WFBB World Champion Shaun Stafford says he used to be “painfully skinny.” Here’s how he packed on the muscle.
If you’ve ever looked in the mirror and wished for a more muscular physique, you’re not alone. The journey from skinny to muscular is a common aspiration for many, and it’s a goal that can be achieved with the right plan, the proper information, and some dedication. To get you started on taking the first steps toward packing on the muscle, we asked Professional Physique Athlete and WFBB World Champion Shaun Stafford what he’d recommend.
The founder and coach at City Athletic says that he used to be “painfully skinny as a teenager,” but has now spent decades crafting an award-winning physique that’s graced the cover of numerous health and fitness magazines. Suffice it to say, Stafford clearly knows what he’s talking about. Here’s what he recommends:
Stafford says that “it’s going to sound really, really obvious,” but he names “lifting enough” as one of the top three components in going from skinny to muscular.
Now “lifting enough” might sound easy, but Stafford notes that “enough” varies widely from person to person.
“When I was in my 20s, I was training twice a day, super heavy in the morning, super light in the evening – just repping out. [I was] training eight to ten times a week,” he says.
As he moved into his 30s, Stafford says his “priorities changed, and you kind of zone in on the little things that are actually going to get you better results.” The 2x Fitness World Champion says that he now lifts “a lot heavier than I did when I was in my 20s but with a much lower volume and a much lower frequency.”
All that to say lifting enough is subjective. Before you decide to spend every waking hour in the gym to pack on the muscle, make sure that you’re training smarter, not harder. You don’t need to hit the gym twice a day, 10 times a week to see results. You just need to be sure you’re training efficiently.
Another simple yet undoubtedly important piece of the puzzle is eating enough, says Stafford.
Similarly to lifting enough, though, eating enough is also subjective. If you’re serious about gaining muscle, it’s important to make sure you’re eating enough for yourself, not necessarily following a celebrity’s or athlete’s “what I eat in a day.”
To calculate what “enough” really means for you, it’s recommended that you calculate your body’s needs with something like this calorie calculator. Having a number that’s more than a best guess will help you fuel your body with the energy you need. After all, it is possible to gain muscle in a caloric deficit, but properly fuelling your body will make the process much easier and faster.
Stafford says that staying consistent is one of the most important things you can do when it comes to growing muscle. However, that doesn’t mean that you need to stick to one routine for years and years.
“As your training age increases and as you get more and more used to the gym environment, you’ll find out from a feedback point of view what’s working for you, and what’s not working for you,” he says.
From there, you’ll be able to “adjust your programming and your nutrition, and maybe even your schedule around kind of what’s going to get you the best results,” Stafford says.

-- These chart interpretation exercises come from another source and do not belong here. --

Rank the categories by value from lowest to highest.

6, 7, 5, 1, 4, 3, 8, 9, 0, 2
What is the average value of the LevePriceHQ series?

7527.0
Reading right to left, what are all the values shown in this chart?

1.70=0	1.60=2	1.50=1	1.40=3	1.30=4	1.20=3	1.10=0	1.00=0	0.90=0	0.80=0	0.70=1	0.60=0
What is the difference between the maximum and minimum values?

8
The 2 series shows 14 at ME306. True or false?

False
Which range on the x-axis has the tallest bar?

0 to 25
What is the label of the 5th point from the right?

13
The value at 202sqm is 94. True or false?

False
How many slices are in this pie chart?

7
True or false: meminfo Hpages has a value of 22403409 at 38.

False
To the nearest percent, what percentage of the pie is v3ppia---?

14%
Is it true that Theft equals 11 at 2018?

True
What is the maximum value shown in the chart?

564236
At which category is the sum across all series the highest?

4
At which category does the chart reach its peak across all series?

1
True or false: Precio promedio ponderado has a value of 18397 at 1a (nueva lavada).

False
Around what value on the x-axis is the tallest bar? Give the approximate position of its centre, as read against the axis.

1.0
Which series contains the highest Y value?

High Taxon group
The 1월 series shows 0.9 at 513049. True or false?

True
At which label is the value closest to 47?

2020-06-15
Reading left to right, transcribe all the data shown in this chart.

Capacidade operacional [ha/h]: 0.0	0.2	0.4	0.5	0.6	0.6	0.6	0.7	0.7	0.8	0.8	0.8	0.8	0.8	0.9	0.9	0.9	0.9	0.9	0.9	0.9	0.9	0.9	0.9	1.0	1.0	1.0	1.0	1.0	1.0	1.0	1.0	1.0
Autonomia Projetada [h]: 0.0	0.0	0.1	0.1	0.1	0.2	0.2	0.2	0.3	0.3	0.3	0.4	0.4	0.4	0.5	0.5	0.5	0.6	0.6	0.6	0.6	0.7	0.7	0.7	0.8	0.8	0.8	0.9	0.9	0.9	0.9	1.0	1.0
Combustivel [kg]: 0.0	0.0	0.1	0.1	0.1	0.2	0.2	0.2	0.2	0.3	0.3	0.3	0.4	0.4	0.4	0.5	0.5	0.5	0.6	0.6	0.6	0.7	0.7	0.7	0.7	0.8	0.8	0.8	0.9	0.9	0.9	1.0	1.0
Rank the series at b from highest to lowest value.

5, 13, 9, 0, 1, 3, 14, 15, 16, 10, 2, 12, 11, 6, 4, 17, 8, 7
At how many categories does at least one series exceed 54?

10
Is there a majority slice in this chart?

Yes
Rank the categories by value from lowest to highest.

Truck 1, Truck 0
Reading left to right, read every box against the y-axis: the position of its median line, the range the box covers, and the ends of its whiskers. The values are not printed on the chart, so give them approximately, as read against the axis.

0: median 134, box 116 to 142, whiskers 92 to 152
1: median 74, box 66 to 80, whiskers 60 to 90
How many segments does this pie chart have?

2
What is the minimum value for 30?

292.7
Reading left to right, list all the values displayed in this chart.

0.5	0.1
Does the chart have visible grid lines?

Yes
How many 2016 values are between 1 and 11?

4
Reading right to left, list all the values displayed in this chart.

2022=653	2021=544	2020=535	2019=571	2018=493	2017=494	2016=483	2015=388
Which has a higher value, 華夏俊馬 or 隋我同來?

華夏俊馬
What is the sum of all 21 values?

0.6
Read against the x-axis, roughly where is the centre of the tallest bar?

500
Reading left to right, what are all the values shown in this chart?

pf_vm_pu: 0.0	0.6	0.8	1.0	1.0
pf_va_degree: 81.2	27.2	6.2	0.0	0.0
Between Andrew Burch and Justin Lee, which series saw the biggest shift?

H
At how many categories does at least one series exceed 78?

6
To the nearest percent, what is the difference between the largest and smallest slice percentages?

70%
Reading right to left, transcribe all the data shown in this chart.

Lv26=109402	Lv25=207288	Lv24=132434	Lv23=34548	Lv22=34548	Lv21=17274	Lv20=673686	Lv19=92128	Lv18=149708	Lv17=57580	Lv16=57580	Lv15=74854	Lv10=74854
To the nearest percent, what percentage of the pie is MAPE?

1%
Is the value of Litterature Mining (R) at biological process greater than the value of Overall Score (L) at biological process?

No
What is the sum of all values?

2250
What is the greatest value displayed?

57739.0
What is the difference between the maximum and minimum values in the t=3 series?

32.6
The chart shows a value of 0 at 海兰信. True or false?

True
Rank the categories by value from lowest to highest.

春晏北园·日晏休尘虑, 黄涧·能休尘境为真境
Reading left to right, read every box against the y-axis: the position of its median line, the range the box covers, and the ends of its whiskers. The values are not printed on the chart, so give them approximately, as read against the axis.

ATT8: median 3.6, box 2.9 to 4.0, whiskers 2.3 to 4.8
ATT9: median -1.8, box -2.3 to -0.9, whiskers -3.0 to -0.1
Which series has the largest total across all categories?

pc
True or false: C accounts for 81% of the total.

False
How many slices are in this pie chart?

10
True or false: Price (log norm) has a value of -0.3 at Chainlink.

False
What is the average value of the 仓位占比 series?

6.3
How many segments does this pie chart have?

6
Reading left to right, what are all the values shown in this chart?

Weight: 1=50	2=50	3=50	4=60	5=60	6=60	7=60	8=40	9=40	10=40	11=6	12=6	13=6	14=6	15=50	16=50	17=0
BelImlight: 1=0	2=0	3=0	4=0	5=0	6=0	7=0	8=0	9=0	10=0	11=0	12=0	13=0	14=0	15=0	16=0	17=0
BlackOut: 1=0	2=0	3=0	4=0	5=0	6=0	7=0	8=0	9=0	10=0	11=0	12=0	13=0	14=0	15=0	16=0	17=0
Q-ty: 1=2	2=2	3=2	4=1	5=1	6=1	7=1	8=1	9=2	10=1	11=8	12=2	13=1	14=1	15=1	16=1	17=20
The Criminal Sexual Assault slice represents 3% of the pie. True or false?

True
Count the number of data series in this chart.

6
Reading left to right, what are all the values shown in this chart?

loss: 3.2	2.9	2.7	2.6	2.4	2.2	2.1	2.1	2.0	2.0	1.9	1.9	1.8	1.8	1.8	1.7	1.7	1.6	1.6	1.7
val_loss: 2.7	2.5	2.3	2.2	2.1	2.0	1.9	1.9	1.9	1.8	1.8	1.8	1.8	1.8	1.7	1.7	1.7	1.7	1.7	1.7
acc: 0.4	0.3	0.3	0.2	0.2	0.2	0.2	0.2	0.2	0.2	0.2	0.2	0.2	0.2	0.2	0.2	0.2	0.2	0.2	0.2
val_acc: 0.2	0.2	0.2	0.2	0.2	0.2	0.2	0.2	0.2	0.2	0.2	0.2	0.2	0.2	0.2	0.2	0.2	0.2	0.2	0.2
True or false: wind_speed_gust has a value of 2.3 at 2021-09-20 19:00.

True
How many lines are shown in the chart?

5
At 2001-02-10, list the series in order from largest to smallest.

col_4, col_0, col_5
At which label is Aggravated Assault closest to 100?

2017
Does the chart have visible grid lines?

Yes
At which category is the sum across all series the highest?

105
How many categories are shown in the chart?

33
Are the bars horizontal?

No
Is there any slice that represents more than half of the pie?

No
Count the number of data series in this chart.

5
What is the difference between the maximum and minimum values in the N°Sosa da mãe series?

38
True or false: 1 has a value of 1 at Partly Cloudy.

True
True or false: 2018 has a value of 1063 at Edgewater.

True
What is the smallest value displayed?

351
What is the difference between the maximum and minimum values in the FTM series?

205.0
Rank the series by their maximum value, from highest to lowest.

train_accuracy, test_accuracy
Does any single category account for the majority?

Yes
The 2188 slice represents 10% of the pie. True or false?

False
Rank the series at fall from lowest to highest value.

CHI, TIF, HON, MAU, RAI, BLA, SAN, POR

While it can be hard to stay consistent if you’re not seeing the results you want, Stafford emphasizes that “it’s a lot of trial and error” when it comes to starting a fitness journey. “I think you probably learn more from trying the things that don’t work than you do necessarily stumbling upon the things that do work. There could be the best-written program in the world that’s got the most plaudits and five-star reviews on Google, but it might not work for you. There might be something about that plan that just doesn’t align with you, your goals, your physiology, your schedule – and therefore, it’s not going to be the one that’s going to basically get you to where you want to be.”